- **Text provided**
/---

The writer is a former editor of the FT and a former director-general of the CBI
Two questions are posed by the sacking this week of the CBI’s director-general and the allegations of shocking behaviour by a number of unnamed senior managers. The first is whether the organisation still serves a useful purpose, and would be missed if it imploded. If the answer to that question is “yes”, the second — much harder to answer right now — is whether the current organisation is fit for that purpose.
Individual business leaders in the UK are very reluctant to speak out on policy matters. Faced with an often aggressive media, they see little upside and plenty of potential downside in sticking their heads above the parapet. That’s the first reason for thinking the CBI would be missed: it provides a valuable bridge between business and policymakers.
The second is that the organisation is an important channel of information both for government and for its members. Its economic surveys help to inform the Bank of England’s Monetary Policy Committee on business conditions around the country. Its networks across the regions and nations raise important issues that might otherwise get missed in the Westminster bubble. And the CBI helps its members work through in detail what the latest fiscal initiative or regulatory change might mean for their companies.

\---

- **Data supplied**
/---

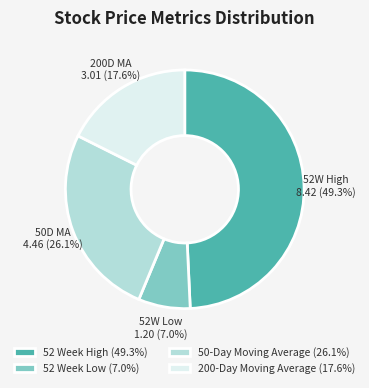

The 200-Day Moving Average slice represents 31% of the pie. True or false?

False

\---
/---

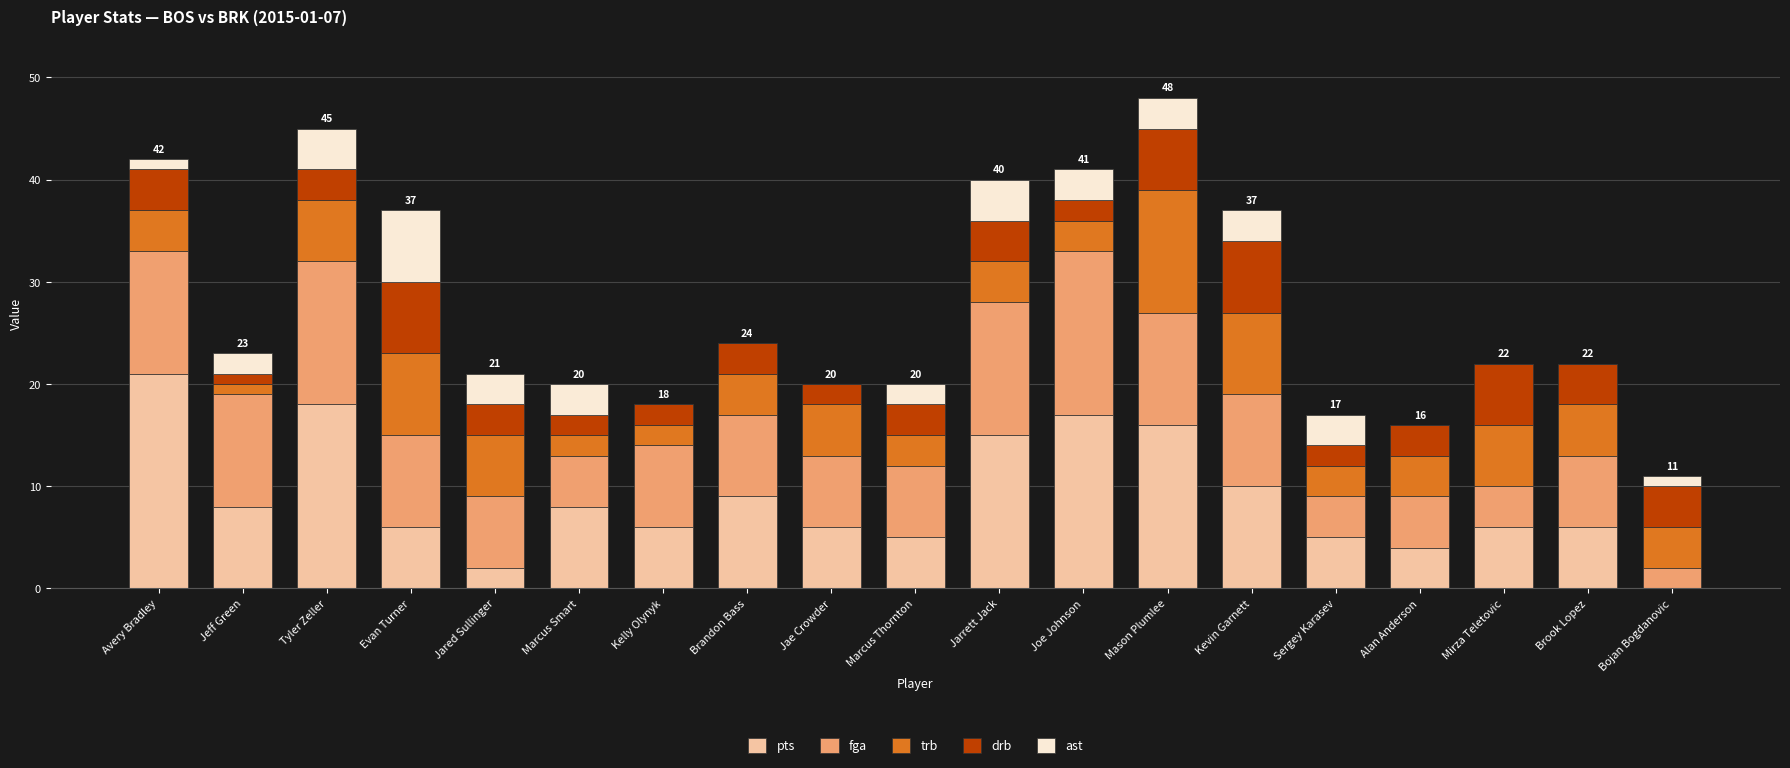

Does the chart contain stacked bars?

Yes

\---

- **Work instruction 1**
Answer these questions using the commentary on the CBI, one answer per line:
(a) What two posts has the writer previously held?
(b) What is the first reason given for thinking the CBI would be missed?
(c) Which body do the CBI's economic surveys help to inform on business conditions?
- **Work instruction 2**
Write out the commentary on the CBI word for word, from "The second is" down to "for their companies.".
- **Work instruction 3**
Carry the commentary on the CBI forward from its final sentence.

- **Response box 1**
(a) Editor of the FT and director-general of the CBI.
(b) It provides a valuable bridge between business and policymakers.
(c) The Bank of England's Monetary Policy Committee.

- **Response box 2**
The second is that the organisation is an important channel of information both for government and for its members. Its economic surveys help to inform the Bank of England’s Monetary Policy Committee on business conditions around the country. Its networks across the regions and nations raise important issues that might otherwise get missed in the Westminster bubble. And the CBI helps its members work through in detail what the latest fiscal initiative or regulatory change might mean for their companies.

- **Response box 3**
Reason number three is that — when it’s on form — the organisation can help shape and change its members’ opinion in a positive way around important business issues. The environment is one example: by working together managers came to agree that inaction on their part could lead to risks of the kind that they are paid to help mitigate.
And its fourth important role is to act as a convener of business networks at a local, regional and national level, through which members can swap ideas, exchange information, and transmit their concerns to each other and more widely.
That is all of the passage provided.